EXERCISE REQUIREMENTS
Return the lines below exactly as they appear, please, starting with the first and ending with the one that contains "Categorieën".

[[ DATA SHOWN open ]]

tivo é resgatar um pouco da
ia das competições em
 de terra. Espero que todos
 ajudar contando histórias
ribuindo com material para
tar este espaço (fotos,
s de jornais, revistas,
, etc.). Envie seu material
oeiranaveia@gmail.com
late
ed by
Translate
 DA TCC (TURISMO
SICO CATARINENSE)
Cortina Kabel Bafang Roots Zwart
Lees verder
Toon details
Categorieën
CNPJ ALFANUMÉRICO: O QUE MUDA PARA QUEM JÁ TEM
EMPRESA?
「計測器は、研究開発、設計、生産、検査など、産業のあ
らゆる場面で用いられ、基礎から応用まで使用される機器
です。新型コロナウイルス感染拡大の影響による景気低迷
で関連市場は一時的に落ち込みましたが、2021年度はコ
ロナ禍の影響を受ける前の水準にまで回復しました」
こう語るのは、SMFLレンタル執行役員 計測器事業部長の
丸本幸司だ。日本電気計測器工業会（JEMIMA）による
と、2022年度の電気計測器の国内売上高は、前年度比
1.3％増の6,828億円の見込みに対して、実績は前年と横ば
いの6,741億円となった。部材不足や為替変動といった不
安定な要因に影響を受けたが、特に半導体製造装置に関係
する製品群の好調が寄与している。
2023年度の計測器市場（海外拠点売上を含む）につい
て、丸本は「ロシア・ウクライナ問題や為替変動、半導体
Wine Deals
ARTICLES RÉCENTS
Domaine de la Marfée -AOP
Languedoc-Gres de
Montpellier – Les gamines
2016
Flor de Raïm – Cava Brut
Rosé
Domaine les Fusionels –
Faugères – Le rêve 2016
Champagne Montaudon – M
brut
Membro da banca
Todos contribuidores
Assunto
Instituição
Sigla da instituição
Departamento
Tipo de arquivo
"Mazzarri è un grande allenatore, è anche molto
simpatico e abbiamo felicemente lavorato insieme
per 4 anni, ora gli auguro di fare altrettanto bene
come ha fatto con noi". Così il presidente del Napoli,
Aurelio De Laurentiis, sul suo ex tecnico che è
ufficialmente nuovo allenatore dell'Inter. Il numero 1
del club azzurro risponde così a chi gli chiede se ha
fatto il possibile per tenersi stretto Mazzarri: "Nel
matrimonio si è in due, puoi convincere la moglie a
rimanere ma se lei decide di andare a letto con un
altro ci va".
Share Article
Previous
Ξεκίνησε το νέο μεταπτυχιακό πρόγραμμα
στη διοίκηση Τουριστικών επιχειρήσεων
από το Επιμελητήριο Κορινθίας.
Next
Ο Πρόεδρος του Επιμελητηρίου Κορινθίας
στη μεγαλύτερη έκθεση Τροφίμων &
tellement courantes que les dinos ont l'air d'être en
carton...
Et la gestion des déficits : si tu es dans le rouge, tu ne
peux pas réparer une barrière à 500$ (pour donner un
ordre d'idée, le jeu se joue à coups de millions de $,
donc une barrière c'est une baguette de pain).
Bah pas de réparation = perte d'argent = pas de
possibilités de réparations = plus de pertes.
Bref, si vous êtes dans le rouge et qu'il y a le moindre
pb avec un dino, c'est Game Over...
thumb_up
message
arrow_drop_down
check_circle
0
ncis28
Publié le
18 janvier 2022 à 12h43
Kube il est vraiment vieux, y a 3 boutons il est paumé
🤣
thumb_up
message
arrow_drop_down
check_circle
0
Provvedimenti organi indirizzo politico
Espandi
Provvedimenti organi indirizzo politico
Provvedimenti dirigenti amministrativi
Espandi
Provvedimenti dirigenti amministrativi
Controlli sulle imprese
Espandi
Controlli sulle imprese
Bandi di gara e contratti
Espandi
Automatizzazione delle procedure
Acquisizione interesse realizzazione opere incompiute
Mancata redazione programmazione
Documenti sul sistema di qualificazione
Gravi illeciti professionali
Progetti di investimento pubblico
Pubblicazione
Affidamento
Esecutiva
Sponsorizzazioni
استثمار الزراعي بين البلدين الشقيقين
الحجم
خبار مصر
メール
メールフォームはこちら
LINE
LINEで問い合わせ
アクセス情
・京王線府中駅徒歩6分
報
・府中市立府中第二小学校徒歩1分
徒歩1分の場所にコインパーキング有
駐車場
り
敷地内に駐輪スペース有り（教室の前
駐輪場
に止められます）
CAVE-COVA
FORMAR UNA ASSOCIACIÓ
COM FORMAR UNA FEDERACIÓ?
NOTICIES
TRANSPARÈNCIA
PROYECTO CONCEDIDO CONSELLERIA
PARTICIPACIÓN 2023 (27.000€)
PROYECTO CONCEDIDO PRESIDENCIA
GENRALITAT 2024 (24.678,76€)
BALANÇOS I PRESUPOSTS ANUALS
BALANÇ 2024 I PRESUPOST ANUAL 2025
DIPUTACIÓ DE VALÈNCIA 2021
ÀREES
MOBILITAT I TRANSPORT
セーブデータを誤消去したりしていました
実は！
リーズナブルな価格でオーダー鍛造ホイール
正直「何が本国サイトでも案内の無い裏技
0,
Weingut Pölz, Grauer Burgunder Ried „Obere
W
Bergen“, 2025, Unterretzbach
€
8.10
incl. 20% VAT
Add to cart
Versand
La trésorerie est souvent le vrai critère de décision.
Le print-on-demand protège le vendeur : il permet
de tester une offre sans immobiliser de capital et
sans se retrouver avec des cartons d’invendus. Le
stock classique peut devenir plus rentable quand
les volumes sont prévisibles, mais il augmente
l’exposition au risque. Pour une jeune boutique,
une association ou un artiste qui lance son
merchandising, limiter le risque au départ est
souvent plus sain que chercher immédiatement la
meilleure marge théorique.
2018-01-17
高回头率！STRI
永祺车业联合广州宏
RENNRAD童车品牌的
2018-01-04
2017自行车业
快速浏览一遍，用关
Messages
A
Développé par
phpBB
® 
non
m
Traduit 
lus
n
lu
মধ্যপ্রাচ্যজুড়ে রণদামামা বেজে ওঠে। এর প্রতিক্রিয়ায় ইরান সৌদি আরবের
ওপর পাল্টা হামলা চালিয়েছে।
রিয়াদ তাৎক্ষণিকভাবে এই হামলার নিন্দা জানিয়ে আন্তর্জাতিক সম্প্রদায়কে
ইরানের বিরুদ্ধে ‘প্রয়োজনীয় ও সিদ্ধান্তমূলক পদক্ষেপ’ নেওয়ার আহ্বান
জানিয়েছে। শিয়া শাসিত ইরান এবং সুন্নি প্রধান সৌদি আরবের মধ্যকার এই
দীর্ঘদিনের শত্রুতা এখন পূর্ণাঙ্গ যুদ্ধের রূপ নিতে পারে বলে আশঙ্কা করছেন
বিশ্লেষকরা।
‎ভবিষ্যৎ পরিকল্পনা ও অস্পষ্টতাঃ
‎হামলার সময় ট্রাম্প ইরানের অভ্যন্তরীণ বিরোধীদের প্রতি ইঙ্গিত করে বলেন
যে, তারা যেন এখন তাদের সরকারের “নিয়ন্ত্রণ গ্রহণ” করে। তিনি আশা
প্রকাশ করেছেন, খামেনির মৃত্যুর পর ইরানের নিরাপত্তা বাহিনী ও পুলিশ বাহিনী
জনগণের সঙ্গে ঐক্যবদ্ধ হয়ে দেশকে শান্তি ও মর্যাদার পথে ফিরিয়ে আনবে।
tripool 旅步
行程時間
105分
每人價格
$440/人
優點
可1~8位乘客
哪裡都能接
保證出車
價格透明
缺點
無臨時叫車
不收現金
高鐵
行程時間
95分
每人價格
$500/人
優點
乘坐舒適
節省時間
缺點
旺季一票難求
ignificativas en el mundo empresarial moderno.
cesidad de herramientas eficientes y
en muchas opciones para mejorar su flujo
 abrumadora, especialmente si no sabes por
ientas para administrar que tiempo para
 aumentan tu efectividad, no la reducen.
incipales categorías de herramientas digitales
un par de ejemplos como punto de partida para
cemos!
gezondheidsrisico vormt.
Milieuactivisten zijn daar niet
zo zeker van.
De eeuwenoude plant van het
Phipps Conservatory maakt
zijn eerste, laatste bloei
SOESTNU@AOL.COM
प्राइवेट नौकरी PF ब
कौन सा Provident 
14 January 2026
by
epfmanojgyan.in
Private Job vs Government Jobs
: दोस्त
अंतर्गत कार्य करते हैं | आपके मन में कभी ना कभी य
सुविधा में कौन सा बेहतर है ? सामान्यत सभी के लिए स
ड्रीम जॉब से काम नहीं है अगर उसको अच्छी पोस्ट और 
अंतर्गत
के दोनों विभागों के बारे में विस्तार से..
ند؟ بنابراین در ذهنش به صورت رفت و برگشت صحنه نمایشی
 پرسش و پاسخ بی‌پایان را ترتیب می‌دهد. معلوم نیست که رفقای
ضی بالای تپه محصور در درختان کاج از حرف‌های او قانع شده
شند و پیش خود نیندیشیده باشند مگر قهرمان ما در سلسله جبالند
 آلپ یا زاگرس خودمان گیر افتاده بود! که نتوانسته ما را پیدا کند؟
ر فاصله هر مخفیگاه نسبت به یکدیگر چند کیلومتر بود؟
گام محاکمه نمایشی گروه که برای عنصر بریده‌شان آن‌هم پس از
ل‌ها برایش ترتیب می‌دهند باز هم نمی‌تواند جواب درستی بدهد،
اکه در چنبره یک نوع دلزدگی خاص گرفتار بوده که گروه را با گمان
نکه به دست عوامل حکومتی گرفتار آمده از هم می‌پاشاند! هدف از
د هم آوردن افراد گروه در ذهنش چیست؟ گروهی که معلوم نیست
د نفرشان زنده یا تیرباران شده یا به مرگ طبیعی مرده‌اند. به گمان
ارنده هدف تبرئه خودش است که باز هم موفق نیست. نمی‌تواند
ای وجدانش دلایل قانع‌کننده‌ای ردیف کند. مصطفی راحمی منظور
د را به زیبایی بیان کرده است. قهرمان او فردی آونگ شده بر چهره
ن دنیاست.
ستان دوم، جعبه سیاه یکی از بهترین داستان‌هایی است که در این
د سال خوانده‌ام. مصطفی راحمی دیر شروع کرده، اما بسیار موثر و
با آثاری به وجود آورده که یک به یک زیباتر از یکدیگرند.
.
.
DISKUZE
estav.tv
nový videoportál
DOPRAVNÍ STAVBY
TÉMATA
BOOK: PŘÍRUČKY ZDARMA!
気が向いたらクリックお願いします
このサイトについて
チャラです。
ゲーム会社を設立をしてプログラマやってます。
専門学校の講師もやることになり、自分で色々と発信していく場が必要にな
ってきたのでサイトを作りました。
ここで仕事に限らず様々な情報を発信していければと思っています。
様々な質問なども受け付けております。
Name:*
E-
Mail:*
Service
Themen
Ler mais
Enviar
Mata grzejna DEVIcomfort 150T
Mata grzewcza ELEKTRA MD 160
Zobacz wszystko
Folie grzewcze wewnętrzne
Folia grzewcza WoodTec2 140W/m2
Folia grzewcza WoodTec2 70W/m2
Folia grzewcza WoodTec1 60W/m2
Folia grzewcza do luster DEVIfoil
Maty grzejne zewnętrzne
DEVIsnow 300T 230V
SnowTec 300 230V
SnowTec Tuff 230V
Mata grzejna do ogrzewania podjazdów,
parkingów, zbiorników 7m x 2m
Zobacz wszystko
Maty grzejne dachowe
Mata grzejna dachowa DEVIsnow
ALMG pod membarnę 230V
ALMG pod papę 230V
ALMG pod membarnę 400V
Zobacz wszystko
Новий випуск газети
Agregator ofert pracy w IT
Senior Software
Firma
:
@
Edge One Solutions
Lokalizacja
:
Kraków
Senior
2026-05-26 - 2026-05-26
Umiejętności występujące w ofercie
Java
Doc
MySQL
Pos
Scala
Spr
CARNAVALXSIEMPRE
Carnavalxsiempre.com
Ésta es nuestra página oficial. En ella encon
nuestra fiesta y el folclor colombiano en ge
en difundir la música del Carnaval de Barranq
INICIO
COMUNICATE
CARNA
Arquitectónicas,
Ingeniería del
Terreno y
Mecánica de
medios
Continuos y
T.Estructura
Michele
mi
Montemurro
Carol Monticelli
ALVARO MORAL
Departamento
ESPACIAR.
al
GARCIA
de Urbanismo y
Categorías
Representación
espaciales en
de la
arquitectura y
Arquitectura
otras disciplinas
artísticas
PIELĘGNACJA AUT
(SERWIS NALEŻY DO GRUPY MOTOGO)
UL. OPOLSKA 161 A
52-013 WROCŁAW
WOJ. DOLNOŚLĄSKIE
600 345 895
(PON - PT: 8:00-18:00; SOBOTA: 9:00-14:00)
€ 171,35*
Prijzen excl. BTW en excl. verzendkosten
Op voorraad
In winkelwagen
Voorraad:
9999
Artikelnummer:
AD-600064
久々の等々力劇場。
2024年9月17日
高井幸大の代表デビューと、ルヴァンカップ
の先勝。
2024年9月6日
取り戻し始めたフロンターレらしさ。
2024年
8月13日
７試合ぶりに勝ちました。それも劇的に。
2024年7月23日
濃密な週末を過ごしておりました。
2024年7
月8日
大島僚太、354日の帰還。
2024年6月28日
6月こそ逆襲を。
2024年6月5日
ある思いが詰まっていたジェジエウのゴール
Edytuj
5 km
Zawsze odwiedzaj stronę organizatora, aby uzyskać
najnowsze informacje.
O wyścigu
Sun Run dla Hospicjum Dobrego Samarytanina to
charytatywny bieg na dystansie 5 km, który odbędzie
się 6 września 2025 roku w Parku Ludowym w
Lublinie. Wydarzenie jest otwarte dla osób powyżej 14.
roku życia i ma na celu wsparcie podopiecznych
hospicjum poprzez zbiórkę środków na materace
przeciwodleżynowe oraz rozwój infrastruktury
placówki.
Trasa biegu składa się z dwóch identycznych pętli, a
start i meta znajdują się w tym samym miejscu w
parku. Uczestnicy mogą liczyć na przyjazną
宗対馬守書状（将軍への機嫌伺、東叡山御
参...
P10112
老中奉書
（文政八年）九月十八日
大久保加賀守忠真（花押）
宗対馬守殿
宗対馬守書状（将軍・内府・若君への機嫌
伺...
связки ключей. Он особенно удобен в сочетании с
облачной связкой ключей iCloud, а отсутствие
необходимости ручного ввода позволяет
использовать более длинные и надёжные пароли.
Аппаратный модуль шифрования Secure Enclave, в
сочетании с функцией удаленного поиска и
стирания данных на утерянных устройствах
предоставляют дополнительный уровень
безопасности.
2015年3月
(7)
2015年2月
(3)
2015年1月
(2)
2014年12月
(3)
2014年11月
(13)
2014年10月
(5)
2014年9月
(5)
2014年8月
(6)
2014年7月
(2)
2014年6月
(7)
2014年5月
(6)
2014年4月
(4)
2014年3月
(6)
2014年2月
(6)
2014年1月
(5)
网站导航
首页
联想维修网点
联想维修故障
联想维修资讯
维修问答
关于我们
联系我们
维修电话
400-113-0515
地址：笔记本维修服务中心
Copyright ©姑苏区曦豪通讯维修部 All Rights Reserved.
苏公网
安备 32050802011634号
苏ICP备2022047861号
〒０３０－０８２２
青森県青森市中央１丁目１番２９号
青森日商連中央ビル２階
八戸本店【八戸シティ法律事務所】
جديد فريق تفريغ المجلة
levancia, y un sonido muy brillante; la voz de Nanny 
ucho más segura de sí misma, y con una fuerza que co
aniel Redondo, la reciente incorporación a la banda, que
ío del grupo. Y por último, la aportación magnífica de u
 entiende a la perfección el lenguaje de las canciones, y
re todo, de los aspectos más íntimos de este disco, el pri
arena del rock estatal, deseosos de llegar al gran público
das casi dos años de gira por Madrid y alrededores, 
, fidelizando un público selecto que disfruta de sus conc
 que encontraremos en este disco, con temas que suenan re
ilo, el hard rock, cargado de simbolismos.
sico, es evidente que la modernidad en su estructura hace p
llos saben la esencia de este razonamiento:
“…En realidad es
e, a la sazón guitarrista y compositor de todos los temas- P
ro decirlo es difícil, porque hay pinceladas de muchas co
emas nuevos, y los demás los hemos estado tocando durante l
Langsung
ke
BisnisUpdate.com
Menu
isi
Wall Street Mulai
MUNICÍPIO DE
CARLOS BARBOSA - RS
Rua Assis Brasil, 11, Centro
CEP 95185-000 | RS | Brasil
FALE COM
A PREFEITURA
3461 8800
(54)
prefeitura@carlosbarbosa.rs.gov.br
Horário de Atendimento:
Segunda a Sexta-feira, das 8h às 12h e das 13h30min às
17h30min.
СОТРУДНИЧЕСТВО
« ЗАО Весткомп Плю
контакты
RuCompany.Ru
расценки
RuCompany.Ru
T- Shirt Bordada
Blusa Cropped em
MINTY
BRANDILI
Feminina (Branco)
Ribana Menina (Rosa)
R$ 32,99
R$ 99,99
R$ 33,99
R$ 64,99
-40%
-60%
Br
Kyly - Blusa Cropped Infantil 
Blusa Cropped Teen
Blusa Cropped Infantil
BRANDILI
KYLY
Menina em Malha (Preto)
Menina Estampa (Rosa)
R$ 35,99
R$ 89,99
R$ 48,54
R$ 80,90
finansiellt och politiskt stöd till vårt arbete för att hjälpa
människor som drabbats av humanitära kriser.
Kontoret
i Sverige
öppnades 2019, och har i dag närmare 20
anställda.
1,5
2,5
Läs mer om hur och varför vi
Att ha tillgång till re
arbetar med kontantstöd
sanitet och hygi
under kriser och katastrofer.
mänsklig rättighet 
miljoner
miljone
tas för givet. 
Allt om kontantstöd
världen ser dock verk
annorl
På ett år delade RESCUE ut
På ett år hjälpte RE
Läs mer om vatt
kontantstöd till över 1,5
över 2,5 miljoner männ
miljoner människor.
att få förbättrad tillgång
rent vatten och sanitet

[[ DATA SHOWN closed ]]

TASK ANSWER
tivo é resgatar um pouco da
ia das competições em
 de terra. Espero que todos
 ajudar contando histórias
ribuindo com material para
tar este espaço (fotos,
s de jornais, revistas,
, etc.). Envie seu material
oeiranaveia@gmail.com
late
ed by
Translate
 DA TCC (TURISMO
SICO CATARINENSE)
Cortina Kabel Bafang Roots Zwart
Lees verder
Toon details
Categorieën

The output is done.